Friday, March 02, 2012

Markets in Everything: Oil Field Laundromats

Bismarck Tribune -- "Oil field clothes can tear up a washing machine. Several Bismarck laundry businesses have had to close their doors to workers but others are building their businesses around the boom.

A sign on the door of King Koin Laundrette Car and Dog Wash at 2125 E. Thayer Ave. reads “Because of odor & residue problems, we no longer allow oil field clothes in this establishment.” Owner Mike Walsh hung it there about two years ago when damage to his washing machines and dryers became too much. A similar sign hangs at Interstate Laundry and Carwash at 1438 Interstate Loop.

Soap and Suds Laundry Mat at 122 W. Bowen Ave. has opened its doors to the rig workers though.
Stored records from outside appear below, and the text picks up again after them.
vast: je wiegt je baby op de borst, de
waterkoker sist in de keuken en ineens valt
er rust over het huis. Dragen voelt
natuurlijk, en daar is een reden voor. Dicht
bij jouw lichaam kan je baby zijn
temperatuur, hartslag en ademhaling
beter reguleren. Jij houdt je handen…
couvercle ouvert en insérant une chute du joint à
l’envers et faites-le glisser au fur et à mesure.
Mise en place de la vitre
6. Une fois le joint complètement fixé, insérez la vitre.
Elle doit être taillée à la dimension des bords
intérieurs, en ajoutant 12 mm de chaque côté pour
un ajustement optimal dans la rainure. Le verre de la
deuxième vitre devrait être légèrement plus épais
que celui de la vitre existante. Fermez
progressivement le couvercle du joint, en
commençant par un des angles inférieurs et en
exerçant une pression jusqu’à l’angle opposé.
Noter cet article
Owner Louis Baltrusch thinks he is the only self-service laundromat to allow oil field clothes in Bismarck. “Why shouldn't I work with them?” Baltrusch said.
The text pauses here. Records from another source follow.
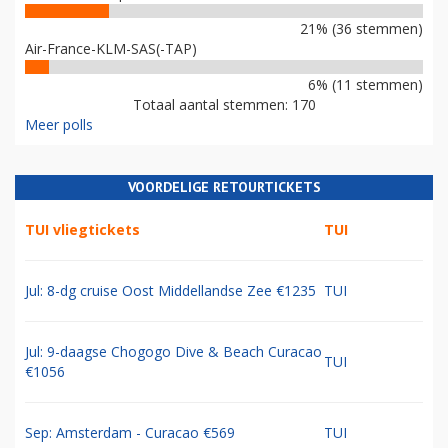
21% (36 stemmen)
Air-France-KLM-SAS(-TAP)
6% (11 stemmen)
Totaal aantal stemmen: 170
Meer polls
VOORDELIGE RETOURTICKETS
TUI vliegtickets
TUI
Jul: 8-dg cruise Oost Middellandse Zee €1235
TUI
Jul: 9-daagse Chogogo Dive & Beach Curacao
TUI
€1056
Sep: Amsterdam - Curacao €569
TUI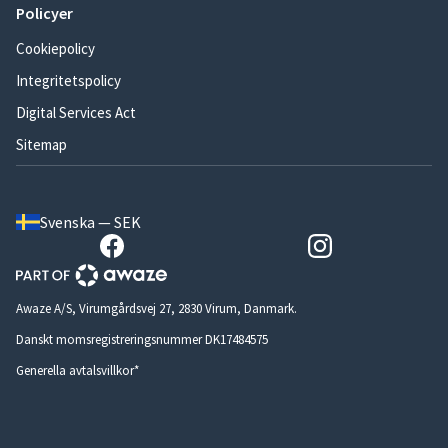
Policyer
Cookiepolicy
Integritetspolicy
Digital Services Act
Sitemap
Svenska — SEK
Awaze A/S, Virumgårdsvej 27, 2830 Virum, Danmark.
Danskt momsregistreringsnummer DK17484575
Generella avtalsvillkor*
It just takes a lot of soap to make it work. “Before guys would come in and use the top loaders and leave a mess behind,” he said. Baltrusch now has three washing machines at the front of the laundromat that he asks rig workers to use. He sees at least 30 to 40 workers each week."
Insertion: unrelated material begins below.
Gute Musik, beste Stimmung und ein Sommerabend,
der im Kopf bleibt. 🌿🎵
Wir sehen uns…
At 3/02/2012 6:55 PM, Blogger Larry G said...

WOW! what a PR opportunity for TIDE!

At 3/03/2012 10:33 AM, Anonymous Anonymous said...

You can fight a boom or ride along with it. The guys willing to work with the oilmen are smart businessman...

At 3/04/2012 3:21 PM, Blogger Michael E. Marotta said...

I wish I were younger ... Bigger machines, a whole lot of them... Tide? Heck, sell TSP (trisodium phosphate). Have your own workers there to take the laundry for an extra fee and add a pre-soak to get them cleaner. Get all the used clothes you can and open up next door to yourself. (As it is, my newest tweed jacket was $7 last year at the Ann Arbor Teachers Union Recycle Shop.) What about their boots? Recondition, clean, and polish... Seems like a lot of opportunity all in all...

I am dismayed, though, at the overwhelmingly negative responses of the laundromats whose first reaction was to turn customers away. You expect that from clerks, not business owners.